Stored items from a collection:
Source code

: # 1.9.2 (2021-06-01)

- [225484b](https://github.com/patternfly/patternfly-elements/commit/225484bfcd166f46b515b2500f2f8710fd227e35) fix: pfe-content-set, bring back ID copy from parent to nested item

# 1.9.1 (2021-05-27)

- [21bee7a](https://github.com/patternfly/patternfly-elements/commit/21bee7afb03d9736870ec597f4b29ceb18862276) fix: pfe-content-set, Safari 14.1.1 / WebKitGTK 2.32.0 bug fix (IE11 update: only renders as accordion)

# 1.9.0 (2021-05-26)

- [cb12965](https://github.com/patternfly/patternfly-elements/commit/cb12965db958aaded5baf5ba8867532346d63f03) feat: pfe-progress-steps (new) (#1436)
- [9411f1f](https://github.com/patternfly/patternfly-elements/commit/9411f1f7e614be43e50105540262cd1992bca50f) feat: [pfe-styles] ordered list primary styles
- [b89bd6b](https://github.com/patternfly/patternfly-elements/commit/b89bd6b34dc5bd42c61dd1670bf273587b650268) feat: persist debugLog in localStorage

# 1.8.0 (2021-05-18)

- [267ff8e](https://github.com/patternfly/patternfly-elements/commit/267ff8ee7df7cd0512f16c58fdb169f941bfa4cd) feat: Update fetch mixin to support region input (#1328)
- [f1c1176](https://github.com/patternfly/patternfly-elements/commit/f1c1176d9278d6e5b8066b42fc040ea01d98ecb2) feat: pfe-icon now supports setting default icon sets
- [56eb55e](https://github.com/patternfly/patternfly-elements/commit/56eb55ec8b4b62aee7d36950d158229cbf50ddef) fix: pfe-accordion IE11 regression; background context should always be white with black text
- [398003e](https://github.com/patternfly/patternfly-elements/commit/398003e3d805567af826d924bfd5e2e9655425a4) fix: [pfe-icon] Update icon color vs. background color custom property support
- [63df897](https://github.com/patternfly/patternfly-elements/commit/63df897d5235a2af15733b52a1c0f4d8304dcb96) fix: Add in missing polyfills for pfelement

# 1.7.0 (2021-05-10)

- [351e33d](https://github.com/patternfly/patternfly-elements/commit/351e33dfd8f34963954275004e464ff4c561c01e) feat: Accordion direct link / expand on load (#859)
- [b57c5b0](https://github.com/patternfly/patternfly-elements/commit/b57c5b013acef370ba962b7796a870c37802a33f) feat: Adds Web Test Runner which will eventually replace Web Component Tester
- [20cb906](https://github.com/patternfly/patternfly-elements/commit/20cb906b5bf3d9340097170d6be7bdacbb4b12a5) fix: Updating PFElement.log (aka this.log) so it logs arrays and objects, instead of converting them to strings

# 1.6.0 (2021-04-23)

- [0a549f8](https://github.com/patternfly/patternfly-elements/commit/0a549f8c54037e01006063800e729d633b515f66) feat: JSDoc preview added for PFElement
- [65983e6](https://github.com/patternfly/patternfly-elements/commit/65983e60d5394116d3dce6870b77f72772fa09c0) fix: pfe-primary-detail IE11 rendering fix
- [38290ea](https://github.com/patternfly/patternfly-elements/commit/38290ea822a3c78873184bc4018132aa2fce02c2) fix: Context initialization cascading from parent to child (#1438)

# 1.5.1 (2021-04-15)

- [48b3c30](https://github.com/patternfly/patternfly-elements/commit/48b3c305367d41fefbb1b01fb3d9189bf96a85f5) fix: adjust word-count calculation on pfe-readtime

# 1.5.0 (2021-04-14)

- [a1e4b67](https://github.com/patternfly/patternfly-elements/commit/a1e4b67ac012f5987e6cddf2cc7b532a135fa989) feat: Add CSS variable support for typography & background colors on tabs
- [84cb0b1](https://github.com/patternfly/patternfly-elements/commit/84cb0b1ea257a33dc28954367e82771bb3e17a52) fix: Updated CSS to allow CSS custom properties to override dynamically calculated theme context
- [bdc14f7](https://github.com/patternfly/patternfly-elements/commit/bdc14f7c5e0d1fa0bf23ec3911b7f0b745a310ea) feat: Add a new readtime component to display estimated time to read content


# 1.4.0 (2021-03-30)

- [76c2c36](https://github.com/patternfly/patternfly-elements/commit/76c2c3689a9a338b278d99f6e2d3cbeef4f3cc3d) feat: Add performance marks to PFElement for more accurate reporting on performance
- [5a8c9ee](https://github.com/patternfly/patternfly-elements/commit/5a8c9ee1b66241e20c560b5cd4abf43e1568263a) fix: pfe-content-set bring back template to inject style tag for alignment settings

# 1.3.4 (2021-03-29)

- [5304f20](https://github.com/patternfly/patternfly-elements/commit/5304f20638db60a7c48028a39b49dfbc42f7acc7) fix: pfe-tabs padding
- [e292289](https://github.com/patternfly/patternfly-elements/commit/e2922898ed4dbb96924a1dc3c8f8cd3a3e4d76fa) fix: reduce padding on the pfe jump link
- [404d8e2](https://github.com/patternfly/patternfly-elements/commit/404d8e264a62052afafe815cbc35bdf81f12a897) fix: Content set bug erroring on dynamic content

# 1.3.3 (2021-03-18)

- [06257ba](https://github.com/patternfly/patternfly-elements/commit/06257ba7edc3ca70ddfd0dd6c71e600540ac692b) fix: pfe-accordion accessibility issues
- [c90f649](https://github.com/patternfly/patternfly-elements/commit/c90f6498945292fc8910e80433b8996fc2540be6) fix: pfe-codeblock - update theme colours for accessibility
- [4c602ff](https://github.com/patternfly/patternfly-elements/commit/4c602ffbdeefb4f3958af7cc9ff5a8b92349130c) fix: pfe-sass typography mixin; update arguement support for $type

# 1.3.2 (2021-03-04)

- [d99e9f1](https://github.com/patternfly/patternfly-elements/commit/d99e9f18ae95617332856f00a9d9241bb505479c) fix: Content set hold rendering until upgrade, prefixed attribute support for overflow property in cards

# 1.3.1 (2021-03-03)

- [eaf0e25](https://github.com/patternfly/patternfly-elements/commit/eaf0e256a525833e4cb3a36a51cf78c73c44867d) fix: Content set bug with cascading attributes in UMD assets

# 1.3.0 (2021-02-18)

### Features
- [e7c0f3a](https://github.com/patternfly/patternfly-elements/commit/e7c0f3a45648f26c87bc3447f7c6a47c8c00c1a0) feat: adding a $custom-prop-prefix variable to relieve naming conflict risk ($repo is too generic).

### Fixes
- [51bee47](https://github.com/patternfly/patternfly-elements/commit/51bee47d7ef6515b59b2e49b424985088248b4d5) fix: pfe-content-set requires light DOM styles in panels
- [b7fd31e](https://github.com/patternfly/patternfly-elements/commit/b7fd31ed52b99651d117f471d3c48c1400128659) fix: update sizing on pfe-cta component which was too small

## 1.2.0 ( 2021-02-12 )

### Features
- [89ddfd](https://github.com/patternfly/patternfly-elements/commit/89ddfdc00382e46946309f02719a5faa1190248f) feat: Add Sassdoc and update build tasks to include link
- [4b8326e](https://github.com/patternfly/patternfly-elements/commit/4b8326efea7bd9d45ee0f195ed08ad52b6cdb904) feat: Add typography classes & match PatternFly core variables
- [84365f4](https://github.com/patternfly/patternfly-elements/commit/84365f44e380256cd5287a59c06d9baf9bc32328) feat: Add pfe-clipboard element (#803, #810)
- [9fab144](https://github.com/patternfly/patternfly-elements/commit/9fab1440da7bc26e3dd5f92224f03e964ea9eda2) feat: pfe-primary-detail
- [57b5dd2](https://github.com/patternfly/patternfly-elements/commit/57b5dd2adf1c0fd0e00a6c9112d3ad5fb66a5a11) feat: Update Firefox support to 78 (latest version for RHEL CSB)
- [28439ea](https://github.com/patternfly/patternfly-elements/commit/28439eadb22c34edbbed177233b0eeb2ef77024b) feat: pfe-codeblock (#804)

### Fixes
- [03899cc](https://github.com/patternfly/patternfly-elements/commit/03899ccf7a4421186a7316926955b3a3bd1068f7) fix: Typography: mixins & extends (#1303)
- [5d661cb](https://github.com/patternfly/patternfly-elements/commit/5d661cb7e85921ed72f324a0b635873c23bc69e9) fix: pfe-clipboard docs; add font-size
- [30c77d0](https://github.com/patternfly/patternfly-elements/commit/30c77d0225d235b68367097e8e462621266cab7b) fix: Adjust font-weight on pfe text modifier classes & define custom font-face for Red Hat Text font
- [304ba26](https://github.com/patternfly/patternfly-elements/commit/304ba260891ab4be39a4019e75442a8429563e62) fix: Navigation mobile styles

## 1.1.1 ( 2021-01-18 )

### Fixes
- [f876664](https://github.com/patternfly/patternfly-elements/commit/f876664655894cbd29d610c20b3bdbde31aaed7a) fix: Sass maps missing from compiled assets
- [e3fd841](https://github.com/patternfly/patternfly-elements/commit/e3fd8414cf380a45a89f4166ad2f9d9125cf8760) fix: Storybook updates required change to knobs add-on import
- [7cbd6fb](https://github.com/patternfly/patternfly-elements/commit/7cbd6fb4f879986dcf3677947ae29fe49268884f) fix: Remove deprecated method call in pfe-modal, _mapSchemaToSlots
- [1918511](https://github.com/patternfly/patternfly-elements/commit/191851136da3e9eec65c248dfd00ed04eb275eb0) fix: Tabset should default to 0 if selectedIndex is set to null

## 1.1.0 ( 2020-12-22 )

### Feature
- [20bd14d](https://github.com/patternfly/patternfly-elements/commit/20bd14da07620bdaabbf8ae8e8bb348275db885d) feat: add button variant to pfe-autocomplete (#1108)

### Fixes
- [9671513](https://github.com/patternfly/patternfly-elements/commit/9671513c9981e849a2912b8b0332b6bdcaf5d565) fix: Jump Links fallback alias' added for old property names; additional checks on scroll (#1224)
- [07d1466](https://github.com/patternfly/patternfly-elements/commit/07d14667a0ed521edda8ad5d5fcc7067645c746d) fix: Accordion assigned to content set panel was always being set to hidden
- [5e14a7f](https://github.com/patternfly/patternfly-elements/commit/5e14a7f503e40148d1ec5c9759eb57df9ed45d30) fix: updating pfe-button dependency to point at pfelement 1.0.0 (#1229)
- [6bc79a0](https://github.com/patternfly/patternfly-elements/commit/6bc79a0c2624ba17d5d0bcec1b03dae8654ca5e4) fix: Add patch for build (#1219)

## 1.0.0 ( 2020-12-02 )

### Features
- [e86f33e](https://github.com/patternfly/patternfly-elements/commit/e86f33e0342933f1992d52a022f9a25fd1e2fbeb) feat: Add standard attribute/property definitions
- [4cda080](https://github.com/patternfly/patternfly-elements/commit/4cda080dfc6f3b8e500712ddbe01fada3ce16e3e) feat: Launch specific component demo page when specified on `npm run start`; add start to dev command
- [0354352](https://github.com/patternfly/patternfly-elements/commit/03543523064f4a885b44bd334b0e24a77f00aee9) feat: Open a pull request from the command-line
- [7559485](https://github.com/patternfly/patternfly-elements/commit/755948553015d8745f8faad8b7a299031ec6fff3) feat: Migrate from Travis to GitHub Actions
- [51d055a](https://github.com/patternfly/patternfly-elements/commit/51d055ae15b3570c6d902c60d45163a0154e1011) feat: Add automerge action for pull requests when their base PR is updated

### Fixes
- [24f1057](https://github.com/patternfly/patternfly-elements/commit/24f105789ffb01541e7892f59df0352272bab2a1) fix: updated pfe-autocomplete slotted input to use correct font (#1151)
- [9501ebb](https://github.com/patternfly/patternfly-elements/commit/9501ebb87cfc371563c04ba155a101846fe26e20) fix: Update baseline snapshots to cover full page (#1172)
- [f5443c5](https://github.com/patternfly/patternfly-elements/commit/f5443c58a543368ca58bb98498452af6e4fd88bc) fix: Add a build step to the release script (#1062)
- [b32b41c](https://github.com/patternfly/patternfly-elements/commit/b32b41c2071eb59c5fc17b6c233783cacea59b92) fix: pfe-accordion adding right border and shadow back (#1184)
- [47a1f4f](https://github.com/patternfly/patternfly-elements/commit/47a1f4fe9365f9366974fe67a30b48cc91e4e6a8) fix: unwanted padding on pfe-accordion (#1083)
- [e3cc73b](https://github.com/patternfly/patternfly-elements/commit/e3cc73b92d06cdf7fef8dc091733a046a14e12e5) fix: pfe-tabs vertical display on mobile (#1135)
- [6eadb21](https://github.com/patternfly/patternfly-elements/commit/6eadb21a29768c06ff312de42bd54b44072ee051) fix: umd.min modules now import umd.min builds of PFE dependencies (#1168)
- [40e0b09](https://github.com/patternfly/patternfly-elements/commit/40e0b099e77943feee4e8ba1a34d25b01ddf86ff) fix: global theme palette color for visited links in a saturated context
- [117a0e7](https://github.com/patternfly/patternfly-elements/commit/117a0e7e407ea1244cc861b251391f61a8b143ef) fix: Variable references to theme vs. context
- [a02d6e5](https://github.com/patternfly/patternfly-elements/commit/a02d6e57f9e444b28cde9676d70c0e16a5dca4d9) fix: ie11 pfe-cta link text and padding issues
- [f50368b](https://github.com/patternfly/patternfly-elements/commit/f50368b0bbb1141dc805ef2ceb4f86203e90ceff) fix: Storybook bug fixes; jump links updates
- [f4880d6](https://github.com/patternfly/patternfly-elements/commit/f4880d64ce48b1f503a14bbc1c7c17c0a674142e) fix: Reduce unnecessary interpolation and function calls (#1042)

---

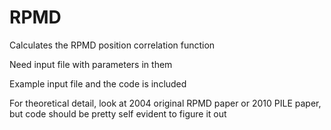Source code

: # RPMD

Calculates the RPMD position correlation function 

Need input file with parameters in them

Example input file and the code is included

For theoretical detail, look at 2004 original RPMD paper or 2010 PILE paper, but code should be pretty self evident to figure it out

- [Try it] Among the entries above, the lines between the ones containing "set to null" and "pfelement 1.0.0 (#1229)", inclusive, are to be transcribed exactly. No other line is to be given.

- [Answer to this problem]
- [1918511](https://github.com/patternfly/patternfly-elements/commit/191851136da3e9eec65c248dfd00ed04eb275eb0) fix: Tabset should default to 0 if selectedIndex is set to null

## 1.1.0 ( 2020-12-22 )

### Feature
- [20bd14d](https://github.com/patternfly/patternfly-elements/commit/20bd14da07620bdaabbf8ae8e8bb348275db885d) feat: add button variant to pfe-autocomplete (#1108)

### Fixes
- [9671513](https://github.com/patternfly/patternfly-elements/commit/9671513c9981e849a2912b8b0332b6bdcaf5d565) fix: Jump Links fallback alias' added for old property names; additional checks on scroll (#1224)
- [07d1466](https://github.com/patternfly/patternfly-elements/commit/07d14667a0ed521edda8ad5d5fcc7067645c746d) fix: Accordion assigned to content set panel was always being set to hidden
- [5e14a7f](https://github.com/patternfly/patternfly-elements/commit/5e14a7f503e40148d1ec5c9759eb57df9ed45d30) fix: updating pfe-button dependency to point at pfelement 1.0.0 (#1229)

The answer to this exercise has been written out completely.